Culture > Arts >

Hala Khalil : J’écris des scénarios pour me décharger de quelque chose qui me pèse

Najet Belhatem, Lundi, 04 avril 2016

Avec Nawara, en salle actuellement, Hala Khalil, qui écrit ses propres scénarios, confirme un parcours cinématographique où la sensibilité est à fleur de peau. Ce troisième long métrage de la réalisatrice est un regard très poignant sur la société égyptienne avec, pour toile de fond, la révolution de 2011.

Hala Khalil
La réalisatrice Hala Khalil

Al-ahram hebdo : Depuis 2004, date de votre premier long métrage, vous en êtes à votre troisième film. Pourquoi tout ce temps entre vos films ?
Hala Khalil : Oui on aurait effectivement tendance à croire que je ne fais rien entre mes films. Mais le fait est que je suis tout le temps sur un projet. Après mon film Ass Wa Lazq (couper-coller) en 2007 j’ai écrit quatre scénarios. Je suis soit en train d’écrire, soit en train de chercher un producteur. J’ai commencé à écrire Nawara en 2012, et le parcours pour trouver des fonds a duré deux ans et demi. Mais le problème est qu’il y a de moins en moins de producteurs, en plus du fait que ceux, qui font partie de ce milieu, cherchent des ingrédients qui, selon eux, vont plaire aux spectateurs. La décision du producteur ne repose ainsi plus sur la qualité du scénario.

Dans vos films il y a toujours une scène qui ressemble à un tableau qui a l’air de résumer votre idée centrale, à commencer par l’écharpe portée par le vent dans Les Meilleurs moments, jusqu’à cette scène d’amour au milieu de la piscine dans Nawara. Est-ce une signature de votre style … Un fil conducteur de votre travail ?

*DONNÉES AFFICHÉES*.
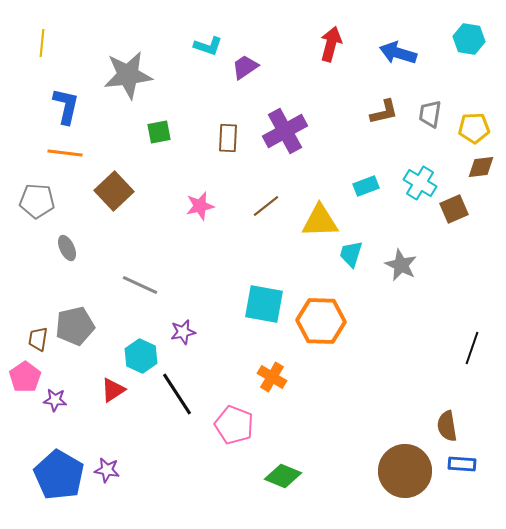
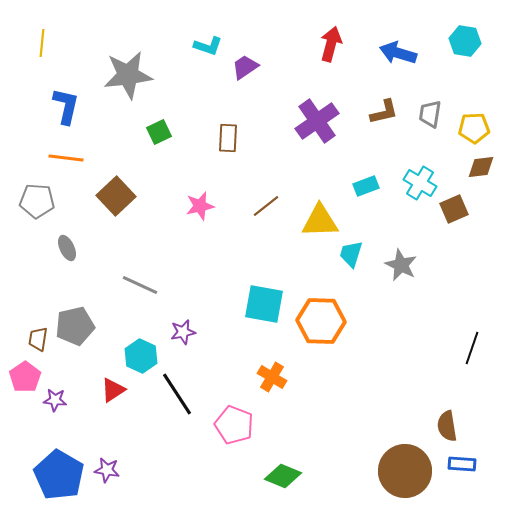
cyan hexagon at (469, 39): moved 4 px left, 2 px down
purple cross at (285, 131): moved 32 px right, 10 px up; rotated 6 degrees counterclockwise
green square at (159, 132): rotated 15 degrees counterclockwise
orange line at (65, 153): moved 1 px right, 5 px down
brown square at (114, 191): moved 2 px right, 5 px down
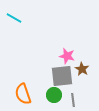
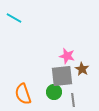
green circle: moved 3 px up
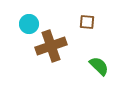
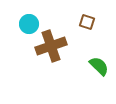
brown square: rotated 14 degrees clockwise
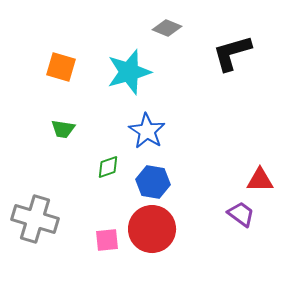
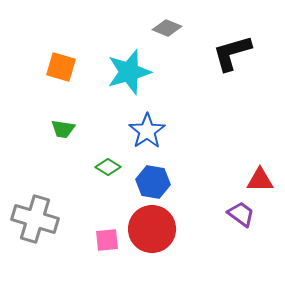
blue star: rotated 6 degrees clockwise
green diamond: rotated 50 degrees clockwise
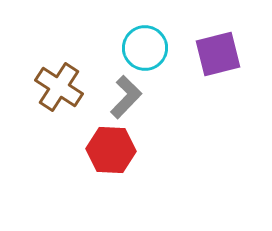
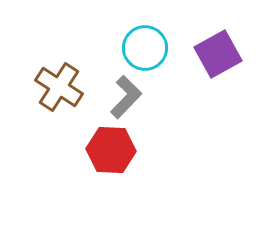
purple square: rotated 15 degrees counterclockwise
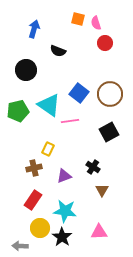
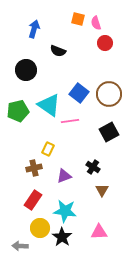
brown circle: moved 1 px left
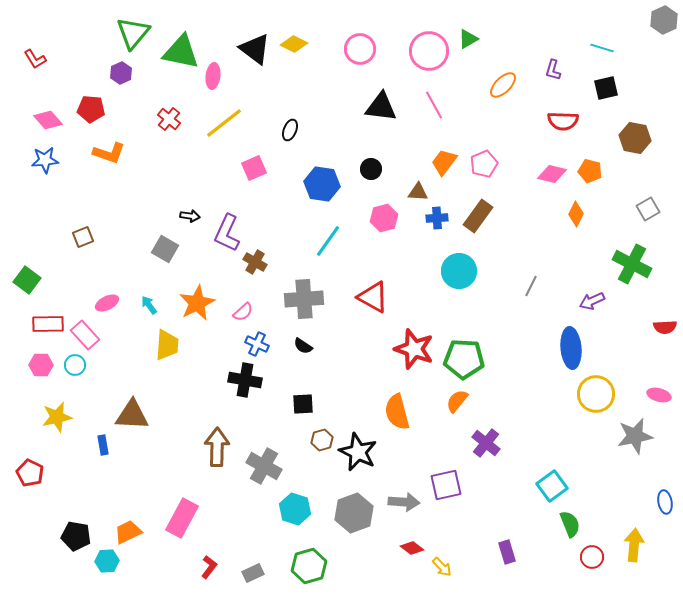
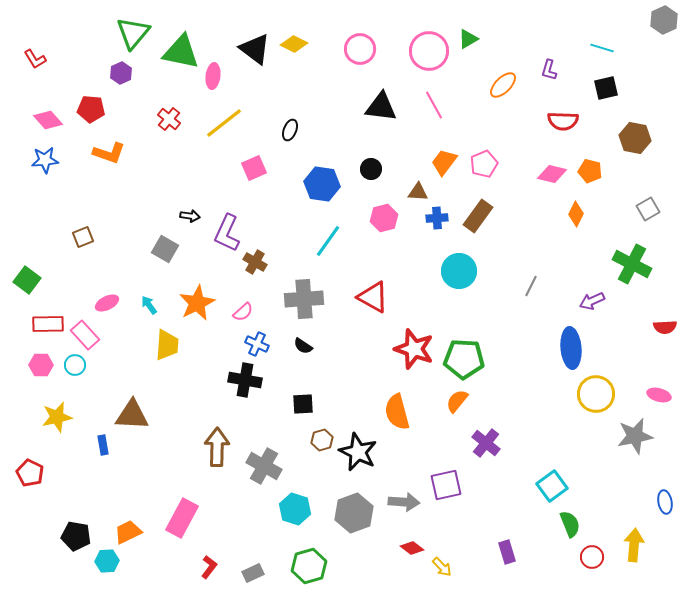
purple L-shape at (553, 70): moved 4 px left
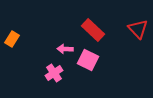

* * *

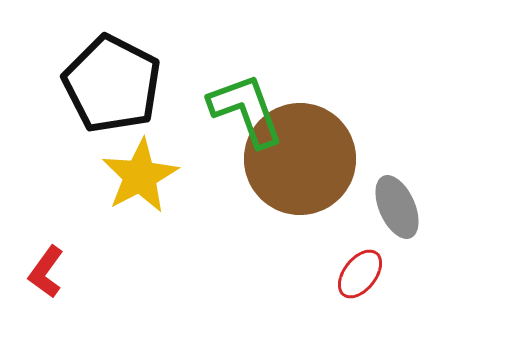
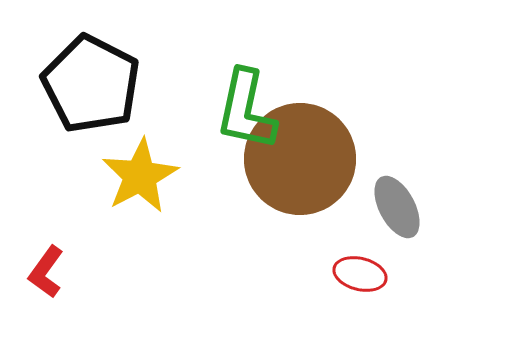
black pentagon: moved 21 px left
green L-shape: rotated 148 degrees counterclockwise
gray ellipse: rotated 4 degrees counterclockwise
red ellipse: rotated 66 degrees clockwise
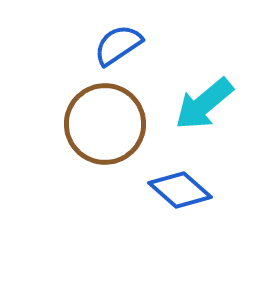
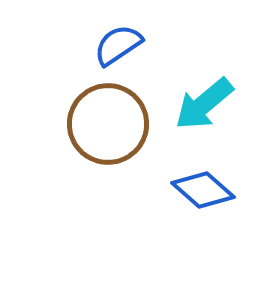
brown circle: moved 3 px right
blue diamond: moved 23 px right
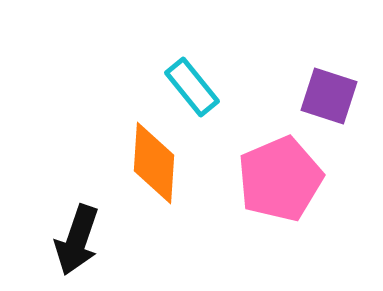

*OBJECTIF*. Condensez sous forme de liste le paragraphe du texte extrait qui commence par « Oui on aurait effectivement tendance », en conservant ses faits principaux. Appuyez-vous uniquement sur le texte extrait.

*SOLUTION RÉDIGÉE*.
- On pourrait croire que Hala Khalil ne fait rien entre ses films, mais elle travaille toujours sur un projet.
- Après Ass Wa Lazq (couper-coller), en 2007, elle a écrit quatre scénarios.
- Elle est soit en train d'écrire, soit à la recherche d'un producteur.
- Elle a commencé l'écriture de Nawara en 2012, et la recherche de fonds a duré deux ans et demi.
- Les producteurs sont de moins en moins nombreux. Ceux du milieu recherchent des ingrédients censés plaire aux spectateurs.
- Leur décision ne dépend donc plus de la qualité du scénario.